### Source material

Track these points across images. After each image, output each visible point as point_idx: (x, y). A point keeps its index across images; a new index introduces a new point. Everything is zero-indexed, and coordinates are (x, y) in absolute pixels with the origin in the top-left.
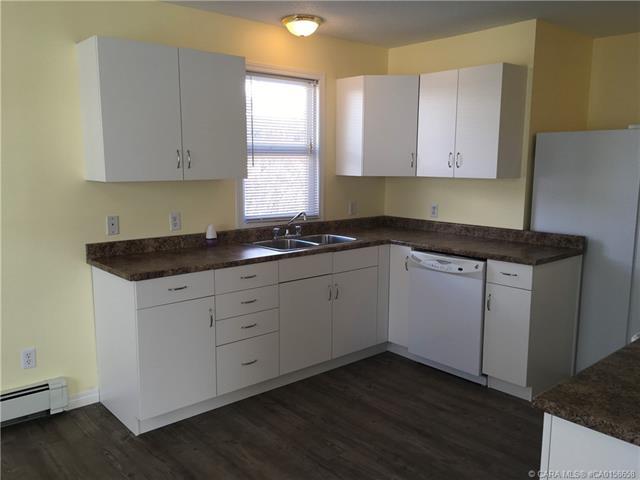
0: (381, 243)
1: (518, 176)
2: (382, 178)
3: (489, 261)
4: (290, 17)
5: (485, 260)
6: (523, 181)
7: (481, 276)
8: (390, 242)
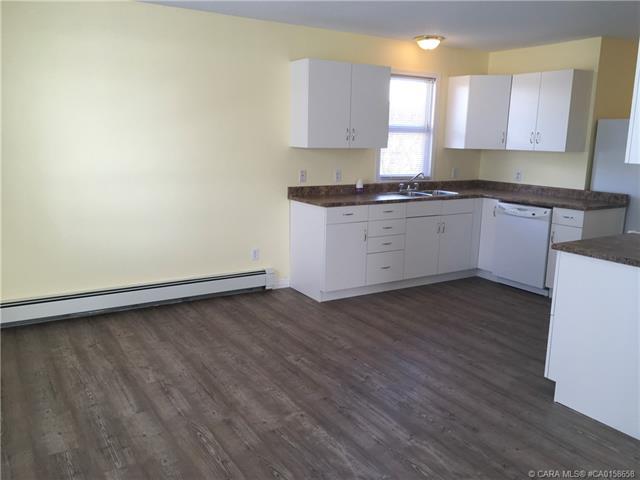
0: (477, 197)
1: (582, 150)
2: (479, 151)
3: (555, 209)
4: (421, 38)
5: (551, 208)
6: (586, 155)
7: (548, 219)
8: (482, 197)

### What you have to do
Rewrite every row above with "images" changed to "frames" and nothing else altered. Leave out the picture lines.

### Output for this task
Track these points across frames. After each image, output each visible point as point_idx: (x, y). A point keeps its index across frames; a new index introduces a new point. Everything is zero-indexed, and coordinates are (x, y) in absolute pixels with the origin in the top-left.
0: (381, 243)
1: (518, 176)
2: (382, 178)
3: (489, 261)
4: (290, 17)
5: (485, 260)
6: (523, 181)
7: (481, 276)
8: (390, 242)
0: (477, 197)
1: (582, 150)
2: (479, 151)
3: (555, 209)
4: (421, 38)
5: (551, 208)
6: (586, 155)
7: (548, 219)
8: (482, 197)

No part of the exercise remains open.